Australian sources said advisers to the two sides – UBS, Macquarie Group and Greenhill – would start fresh talks after the Christmas holiday to hammer out the final details of a merger that involves the two carriers maintaining separate listings in London and Sydney but with a single board of directors and combined balance sheet.
The Australian Government re-affirmed its support for the US$5.9 billion merger as long as it’s not a takeover and continued to insist that Qantas must remain 51 per cent Australian-owned for reasons of national security.
BA, whose 1.8 billion pound (US$2.7 billion) market value is only a fraction smaller than Qantas’, also said merger talks were continuing with Spain’s Iberia to form the world’s third-largest airline.

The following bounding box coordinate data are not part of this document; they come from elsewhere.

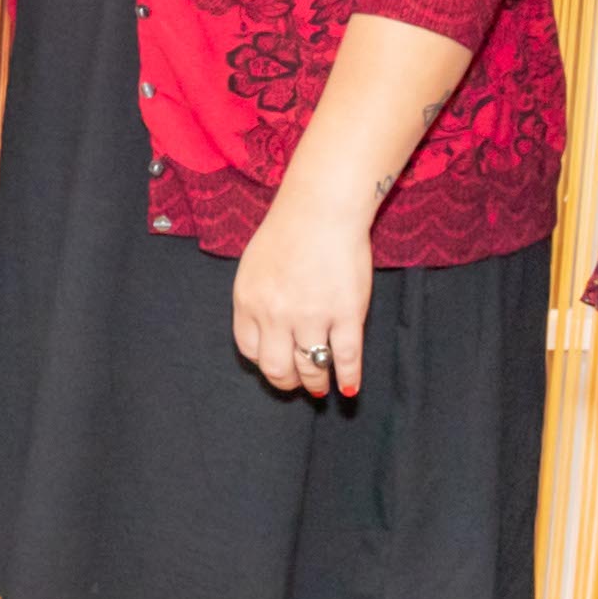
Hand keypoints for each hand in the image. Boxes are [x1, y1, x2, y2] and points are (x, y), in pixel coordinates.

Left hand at [231, 191, 376, 399]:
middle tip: (297, 384)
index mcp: (248, 301)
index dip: (263, 362)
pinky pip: (345, 358)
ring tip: (321, 388)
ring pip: (310, 367)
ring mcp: (311, 316)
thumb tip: (263, 328)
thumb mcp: (254, 266)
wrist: (322, 210)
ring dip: (316, 383)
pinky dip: (348, 377)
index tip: (275, 364)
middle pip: (275, 367)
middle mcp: (275, 314)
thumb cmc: (288, 231)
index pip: (250, 350)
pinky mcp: (345, 314)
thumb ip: (256, 299)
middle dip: (286, 382)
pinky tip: (349, 387)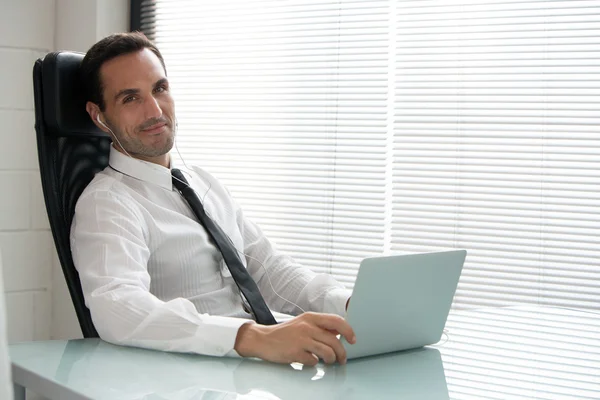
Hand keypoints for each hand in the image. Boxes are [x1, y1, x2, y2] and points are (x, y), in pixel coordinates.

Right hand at [234, 312, 355, 365]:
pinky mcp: (295, 352)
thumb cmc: (284, 333)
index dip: (348, 331)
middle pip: (335, 341)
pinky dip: (314, 364)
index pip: (337, 321)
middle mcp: (307, 326)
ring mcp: (301, 339)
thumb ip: (319, 326)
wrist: (262, 339)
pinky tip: (309, 361)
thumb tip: (340, 333)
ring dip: (330, 360)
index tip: (352, 340)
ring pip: (327, 352)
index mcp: (311, 317)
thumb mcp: (303, 323)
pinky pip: (313, 361)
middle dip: (342, 353)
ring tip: (328, 361)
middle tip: (342, 358)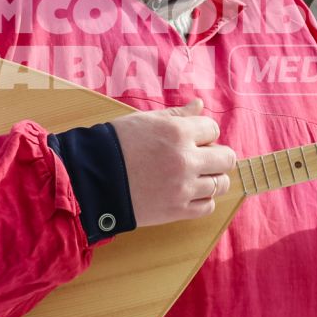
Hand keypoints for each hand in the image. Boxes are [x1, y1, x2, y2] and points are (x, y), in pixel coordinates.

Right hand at [112, 99, 238, 226]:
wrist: (90, 179)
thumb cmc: (114, 145)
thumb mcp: (144, 121)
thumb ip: (176, 114)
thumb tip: (199, 105)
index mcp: (177, 132)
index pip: (213, 129)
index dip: (203, 132)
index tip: (192, 138)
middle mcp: (185, 159)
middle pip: (226, 158)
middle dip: (216, 155)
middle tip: (200, 157)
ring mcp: (183, 187)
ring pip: (221, 184)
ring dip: (212, 178)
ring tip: (194, 176)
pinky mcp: (177, 211)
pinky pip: (208, 206)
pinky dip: (202, 199)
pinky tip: (188, 192)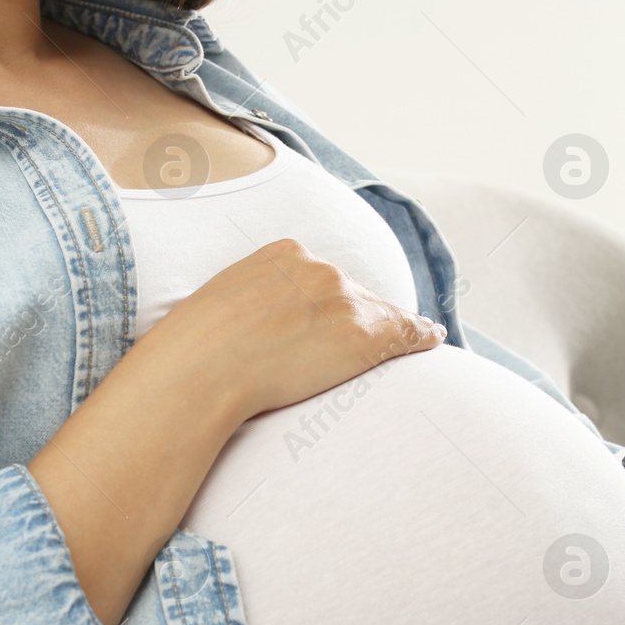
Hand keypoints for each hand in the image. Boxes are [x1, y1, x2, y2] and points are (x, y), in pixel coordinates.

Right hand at [142, 237, 444, 421]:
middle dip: (352, 315)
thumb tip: (245, 326)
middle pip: (351, 292)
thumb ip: (244, 303)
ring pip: (379, 313)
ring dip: (390, 329)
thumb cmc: (193, 350)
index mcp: (281, 254)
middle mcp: (319, 269)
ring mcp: (344, 299)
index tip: (322, 320)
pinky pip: (404, 331)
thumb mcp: (216, 305)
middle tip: (344, 348)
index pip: (319, 275)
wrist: (201, 370)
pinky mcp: (362, 334)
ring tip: (408, 340)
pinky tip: (432, 340)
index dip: (324, 302)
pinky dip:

A three-way tie-up between BA, Iberia and Qantas would create the world’s biggest airline, with combined scheduled passenger kilometres flown of almost 270 billion a year, comfortably overtaking American Airlines 222.8 billion. Conte said that despite Qantas initiating talks with BA in August, he only found out about the plans when BA CEO Willie Walsh phoned him an hour before they were made public in late November.
Speaking in London, Conte made it clear he was unhappy with the idea of adding Qantas to the BA-Iberia deal, saying a three-way tie up with Qantas would be “too complex”.